Ainda sobre a pesquisa, são localizadas categorias de lesbocídios cometidos por parentes homens e homens com vínculo afetivo ou consanguíneo, assim dizendo, homens que têm algum convívio com a mulher vitimada. Essas duas categorias são responsáveis por 64% dos registros de lesbocídio no ano de 2014 e 2017, à medida que outros 36% dos assassinatos haviam sido cometidos por homens desconhecidos.

Por meio desses dados, percebemos que o maior índice de assassinato é realizado por homens, tal brutalidade é motivado pela misoginia, por um preconceito enraizado que dissemina ódio contra as mulheres, contudo, o lesbocídio ocorre por uma insatisfação do homem com a existência da mulher lésbica, podendo ou não possuir algum vínculo familiar ou doméstico.

Quando elucidado sobre violência cultural e social que são considerados fatores externos, também precisamos falar sobre fatores internos como agressão psicológica, sendo esse fator qualquer conduta que cause danos emocionais, gerando insegurança, auto ódio e sentimento de medo e vergonha de saber que por toda a vida, foi estimulada a pensar sua sexualidade enquanto algo errado, sujo e doentio.

Há profissionais que, apesar de seus esforços para acolher, não se dedicam a compreender plenamente os impactos enfrentados não apenas por mulheres, mas especialmente por aquelas que são lésbicas. A falta de aprofundamento nas experiências de mulheres negras, desfeminilizadas, ou aquelas com filhos, entre outros contextos, contribui para a ausência de referências concretas que poderiam servir como apoio.

Essa lacuna tem repercussões significativas na vida das mulheres, privando-as de pontos de referência tangíveis para orientação. Além disso, quando o acolhimento falta na psicoterapia, o ambiente que deveria ser seguro muitas vezes se transforma em um campo de violência. Isso pode resultar em maior repressão e distanciamento na busca por outros profissionais, perpetuando um ciclo prejudicial.

Ao mobilizar pensamento para vivência coletiva que é atravessada por violência que interfere e afeta na construção subjetiva das mulheres lésbicas, devemos repensar a prática enquanto da profissional psicologia para não ser mais um perpetuador de violência, olhar para vivência lésbica como possibilidade, é romper com uma visão heteronormativa, é assumir uma postura antinatural, é desconstruir estereótipos sobre a lesbianidade.

5. CONSIDERAÇÕES FINAIS

Conclui-se que a experiência lésbica transcende camadas que vão além da orientação sexual, especialmente em uma sociedade onde as mulheres são socializadas para direcionar afeto exclusivamente aos homens. Ser lésbica implica ter a validade da própria sexualidade constantemente questionada, principalmente devido à falta de um componente masculino nas relações.

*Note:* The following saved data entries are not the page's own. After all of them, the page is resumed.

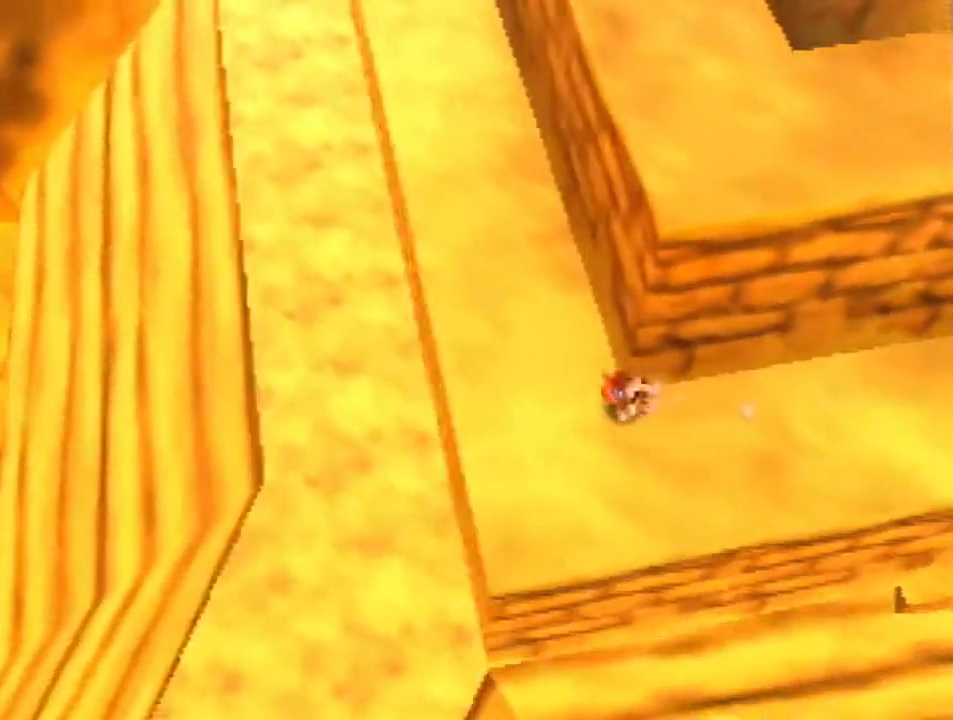
{"buttons": ["R1", "Z"], "left_stick": "center", "events": [[33, "left_stick", "left"], [200, "left_stick", "down"], [467, "R1", "down"], [467, "left_stick", "center"]]}
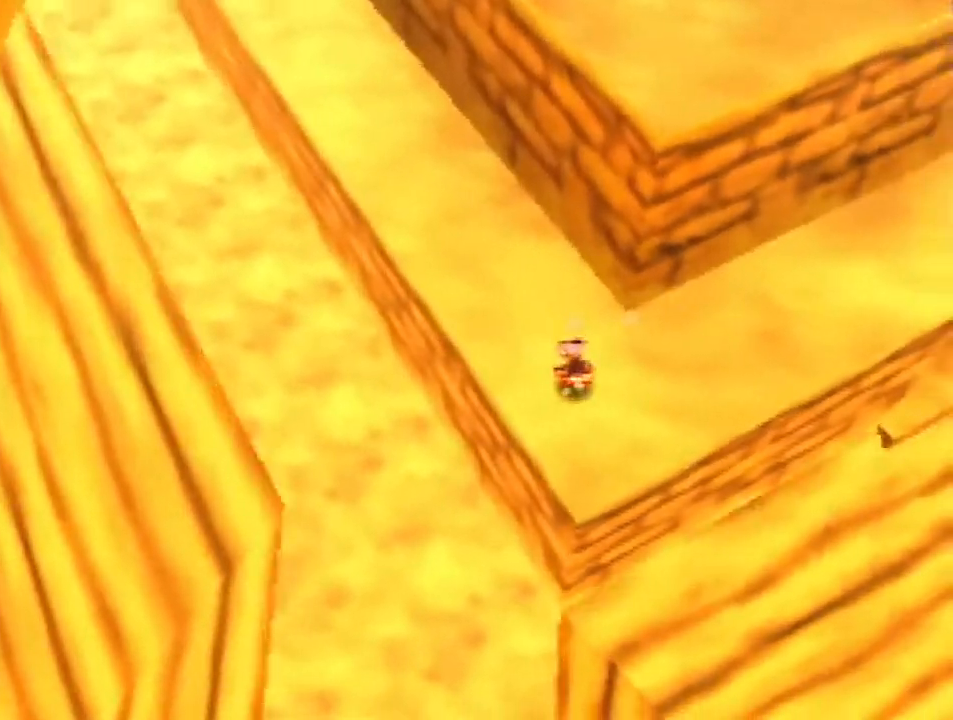
{"buttons": ["Z"], "left_stick": "down", "events": [[233, "left_stick", "down"], [300, "R1", "up"]]}
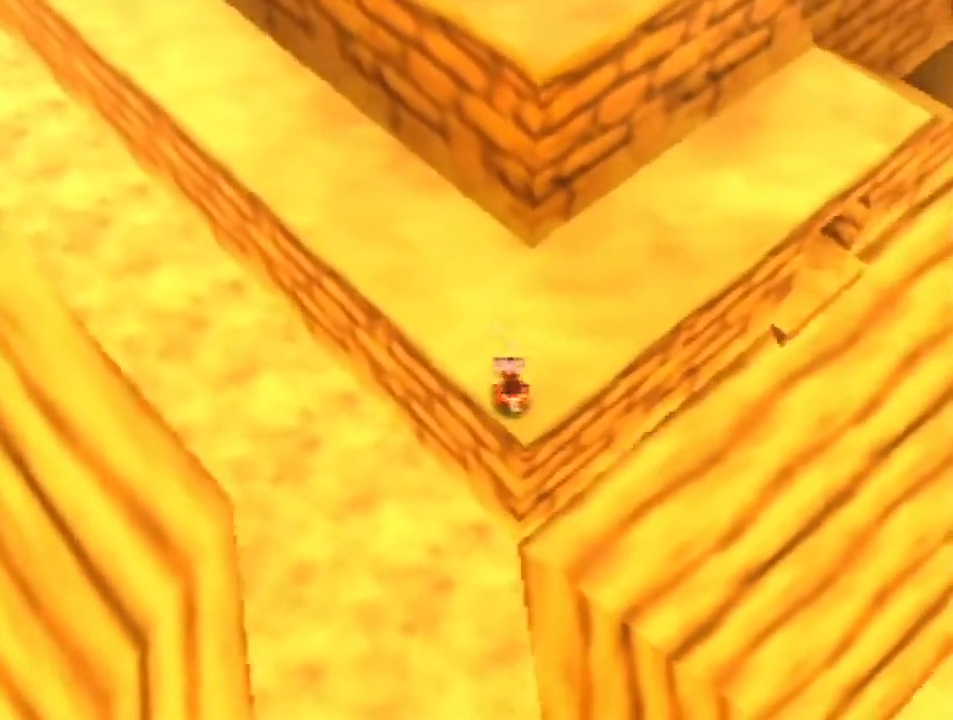
{"buttons": ["Z"], "left_stick": "down", "events": []}
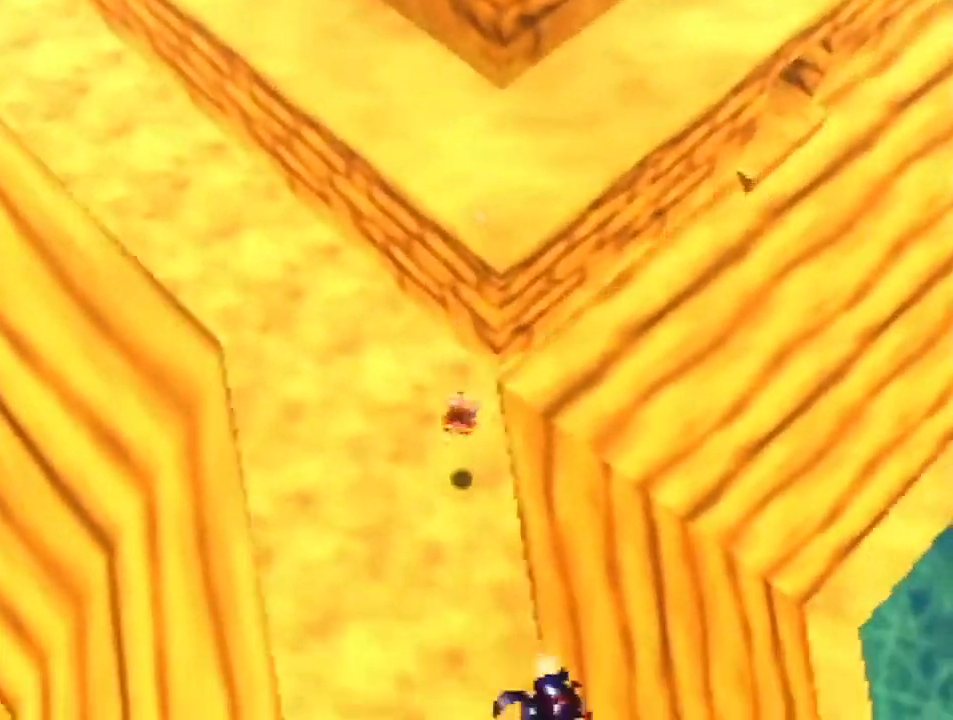
{"buttons": ["Z"], "left_stick": "center", "events": [[233, "left_stick", "center"], [300, "C_UP", "down"], [433, "C_UP", "up"]]}
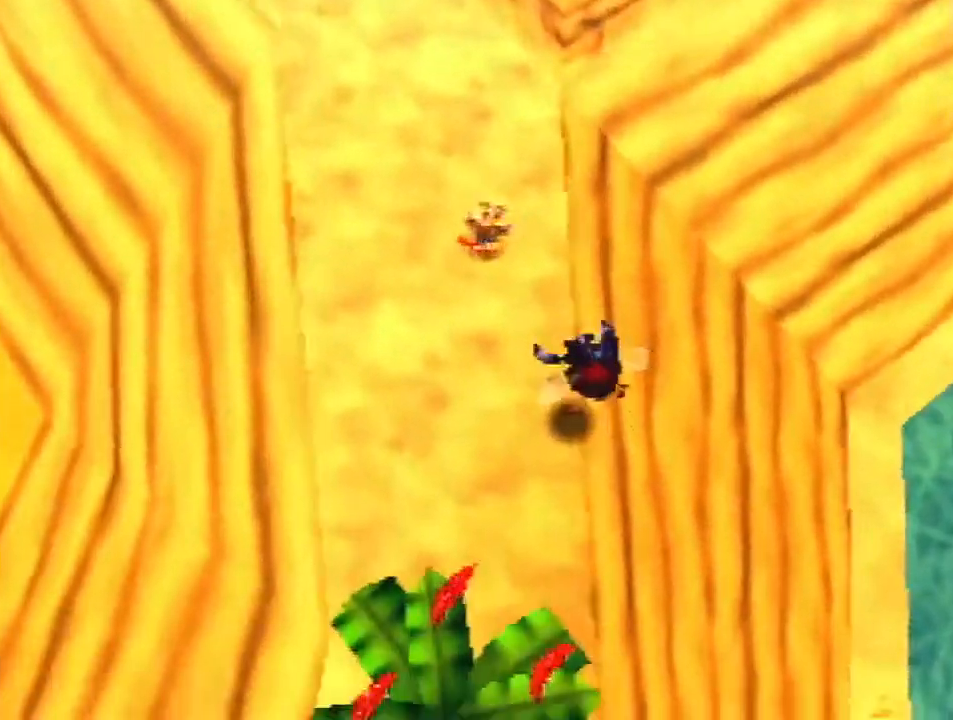
{"buttons": ["Z"], "left_stick": "up", "events": [[300, "left_stick", "up-right"], [467, "left_stick", "up"]]}
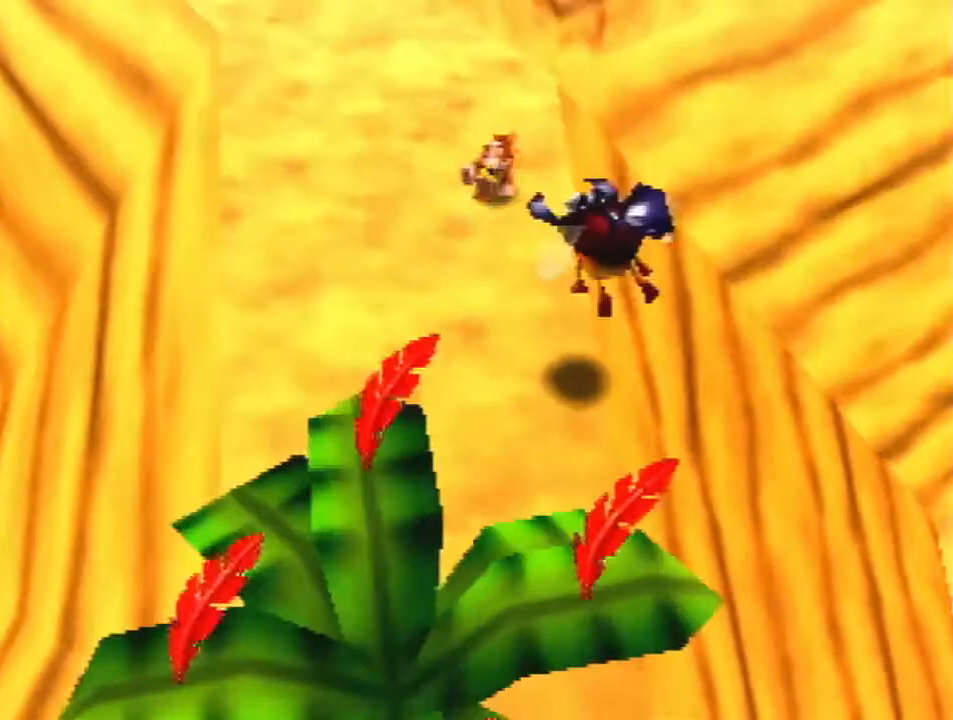
{"buttons": ["Z"], "left_stick": "up-right", "events": [[200, "left_stick", "up-right"]]}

Além disso, enfrentamos a objetificação e fetichização de nossas relações e corpos, muitas vezes reduzidos a instrumentos de satisfação masculina.

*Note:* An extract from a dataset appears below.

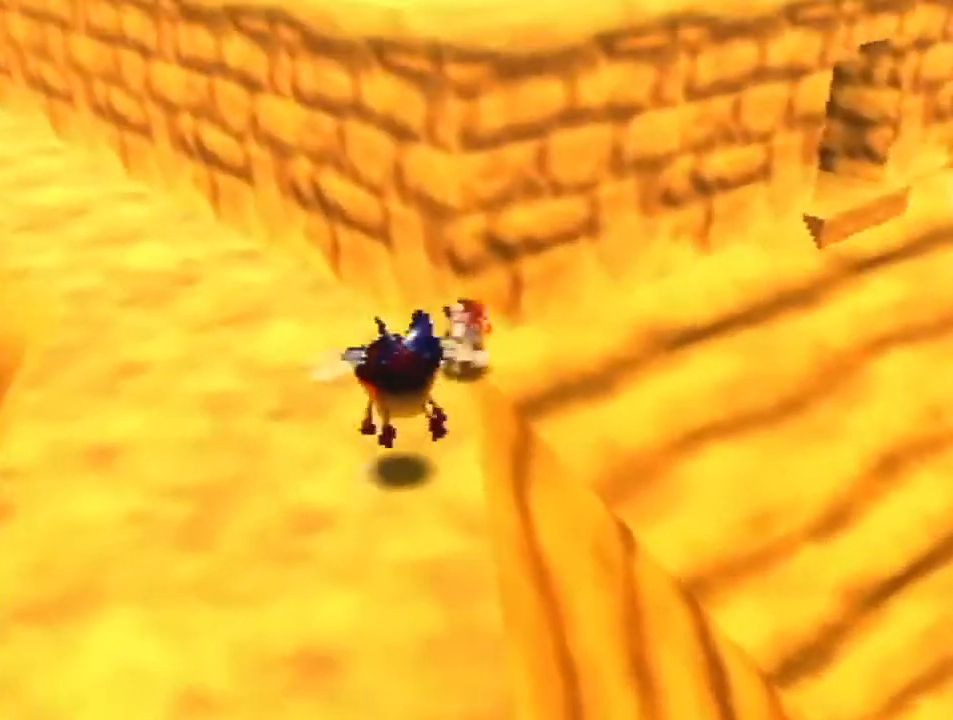
{"buttons": ["Z"], "left_stick": "center", "events": [[133, "left_stick", "up"], [400, "left_stick", "center"]]}
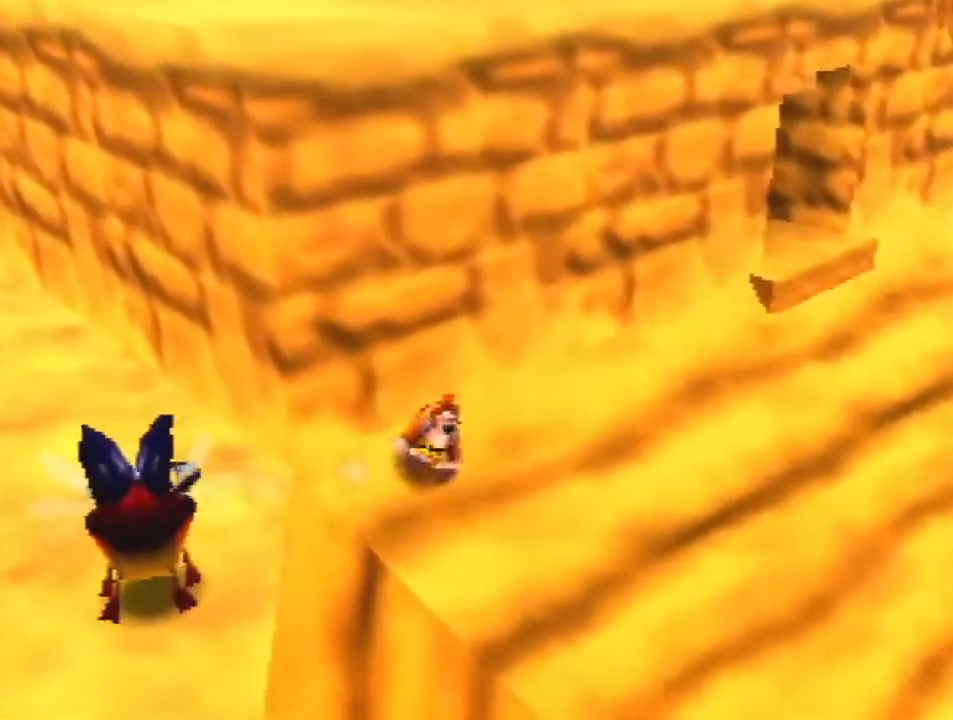
{"buttons": ["Z"], "left_stick": "up-right", "events": [[367, "left_stick", "up-right"]]}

Ao refletir criticamente, torna-se evidente que ser lésbica não se resume apenas ao amor entre mulheres; essa identidade carrega consigo uma carga de desafios que confronta a lógica heteronormativa que sustenta os interesses político-sociais. A falta de representação e visibilidade, tanto nos modelos sociais quanto na mídia, amplifica a sensação de deslocamento, resultando em um sentimento de adoecimento e isolamento entre as mulheres lésbicas.

No contexto desse processo de adoecimento, é crucial que a psicologia ofereça um espaço seguro, aberto e acolhedor para a escuta dessas vivências. Isso é fundamental para evitar a perpetuação de dinâmicas que contribuem para o sofrimento das mulheres lésbicas, proporcionando um ambiente voltado para o entendimento e apoio necessários ao alcance da possibilidade de ser livre para viver afetos sem medo.